Thursday, August 19, 2010

HERE'S LOOKIN' AT YOU, KID

“Foolishness is bound in the heart of a child;
but the rod of correction shall drive it far from him.” (Proverbs 22:15)

If you’re a resident of Framingham or a MetroWest Community, over the past week you’ve read or heard a lot about Kyle Alleyne unless you’re living in a proverbial cave! On August 9, the body of Alleyne’s wife, Heather (Marcheterre) Alleyne was found in the couple’s Framingham apartment. She died from multiple stab wounds and it’s believed she’d been dead for several days. For several days, law enforcement authorities were looking for Kyle Alleyne. Kyle was arrested on Saturday, August 15 in Laredo, Texas, where he was trying to reenter the United States from Mexico.

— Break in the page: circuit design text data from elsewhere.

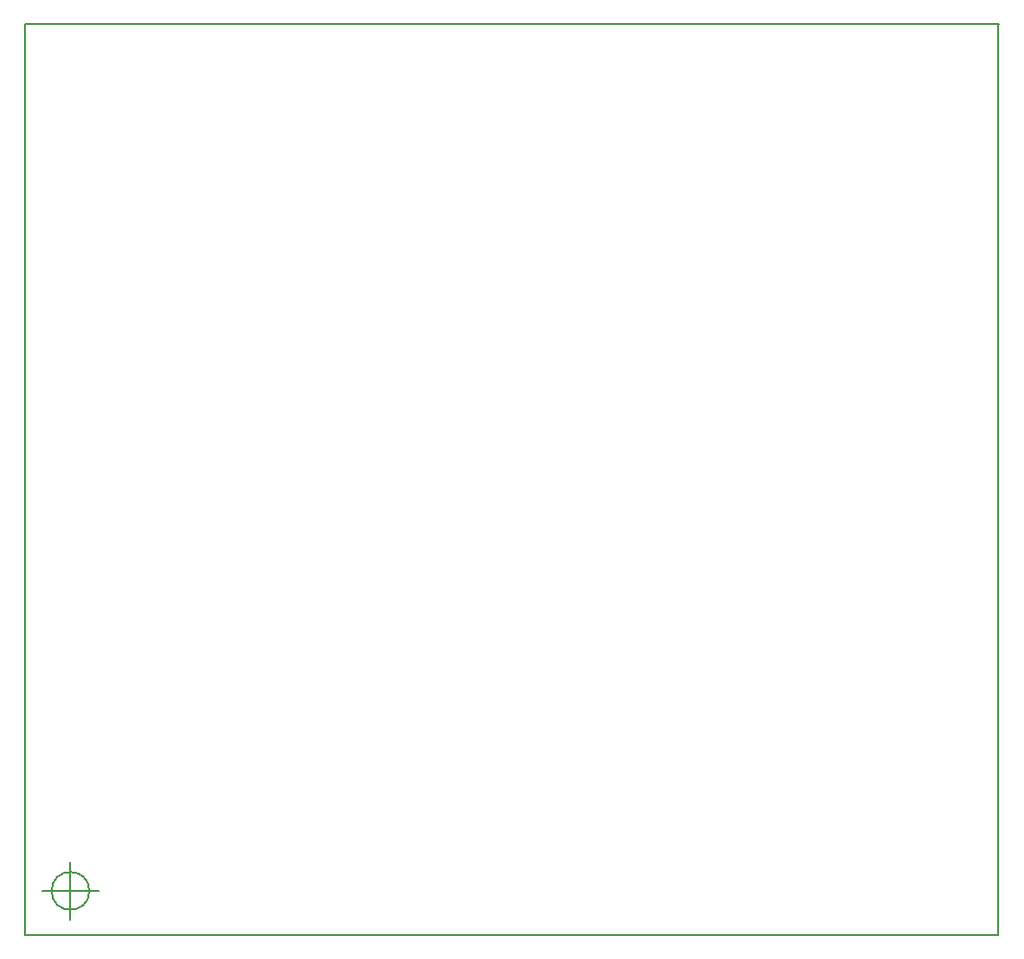
<source format=gbr>
G04 #@! TF.FileFunction,Paste,Bot*
%FSLAX46Y46*%
G04 Gerber Fmt 4.6, Leading zero omitted, Abs format (unit mm)*
G04 Created by KiCad (PCBNEW 4.0.2-stable) date 21/01/2018 10:23:35*
%MOMM*%
G01*
G04 APERTURE LIST*
%ADD10C,0.100000*%
%ADD11C,0.150000*%
G04 APERTURE END LIST*
D10*
D11*
X105666666Y-144500000D02*
G75*
G03X105666666Y-144500000I-1666666J0D01*
G01*
X101500000Y-144500000D02*
X106500000Y-144500000D01*
X104000000Y-142000000D02*
X104000000Y-147000000D01*
X100015000Y-67920000D02*
X185880000Y-67920000D01*
X100015000Y-67920000D02*
X100015000Y-148420000D01*
X185875000Y-148420000D02*
X185875000Y-67920000D01*
X100010000Y-148420000D02*
X185875000Y-148420000D01*
M02*

</source>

Each day for the past several days, Kyle Alleyne’s face has stared at me from the MetroWest Daily News. Kyle’s face is not new to me, however. During the years my three children attended New Covenant Christian School (then in Ashland), Kyle was one of their schoolmates. In fact, Kyle was in my daughter Amy’s class. The Christian school movement has been controversial, and honestly, in a sense it’s been eclipsed by the home schooling movement which is more controversial and more common than ever before. We sent our kids to New Covenant, but we sent all of them to Marian (Catholic) High School in Framingham. (In my opinion, as far as standards and practices, Marian is a lot like a typical public high school of about thirty-five years ago.) There is always the criticism that parents who send their kids to Christian school are trying to shield them from the real world and are doing them a disservice. There’s also the belief that the kids will be so SATURATED with God, the Bible, morality, etc. that they’ll actually grow up to go totally wild. I wrestled with this stuff. I know that many, many kids who grow up in evangelical pastors’ homes end up as atheists or agnostics and are superficial and worldly people. Many deeply resent their upbringing. That’s why we always had decks of playing cards in the house (verboten in many Christian homes) and why we exposed them to (mostly healthy) secular entertainment as well as Christian entertainment. We weren’t perfect parents. We definitely made some mistakes. Today, each of our kids is a professing evangelical Christian and regularly attends church, so we apparently did something right.

That has NOT been the case of every kid who attended New Covenant Christian School, however. I’d say the majority have grown up to be fine Christian young men and women, but some have NOT. I think there WERE the parents who sent their kids to NCCS believing it was a guarantee they’d turn out to be model Christian citizens, and who sent mixed messages to their kids and in most cases that did not work out. NCCS’ philosophy used to be that of a “three-legged stool” meaning: a strong Christian school, a strong evangelical church, and a strong Christian family all working together. I think in MOST cases where all those three were in place, things worked out; but again, there were many kids standing on one-legged stools as it were that toppled over.

New Covenant Christian School had mandatory once a week chapel. Chapel speakers were mostly local pastors who’d come in as guest speakers. I remember some powerful chapel services there. I especially remember a powerful chapel service I did for just the “middle school” aged kids somewhere around twelve years ago. I photocopied pictures of several kids from my high school graduating class, showed the kids the pictures, talked about what each kid was like in high school and what each kid became in adulthood. One kid was the co-captain of the football team. He hung himself in a jail cell about fifteen years after high school. One girl was probably the sweetest and nicest girl in the class. She was murdered on the west coast by a deranged ex-boyfriend. My best friend from 6th grade dreamed of being a movie director. He’s dead- he died of A.I.D.S. around fifteen years ago. Conversely, some kids were kind of “duds” in high school and grew up to be pretty successful. I really tried to impress into these kids about the importance of life’s road ahead. Well, a few years later, one of Amy’s classmates was featured on the Channel 25 evening news. He’d been arrested after committing several local armed robberies. And, now Kyle Alleyne has been arrested as a murder suspect. (I will say it amazes me that Kyle graduated from Framingham High in 2008! Amy graduated from COLLEGE in 2007 and was married in 2008!)

I definitely remember Kyle Alleyne. I THINK he was from a single parent home. As I recall, there was a mom but no father there. Frankly, I remember him as a kid who got in trouble, especially in the higher grades. A couple of my kids have told me they always thought he’d grow up to be something like a drug dealer; although murderer seems somewhat unbelievable.

So what does all this say about Christian school? It was a great experience for my kids, and a great place for my wife to teach, but it's no guarantee that its alumni will all be model citizens. And how does a kid who grows up with nice middle-class “religious” patriotic MetroWest citizens end up like Kyle Alleyne?

Food for thought, isn’t it?

1 comment:

Unknown said...

"I know not, am I my brother's keeper"

It is tragic that there was no person in Kyle's life that could have reached him - -most tragic, since he attended a Christian school.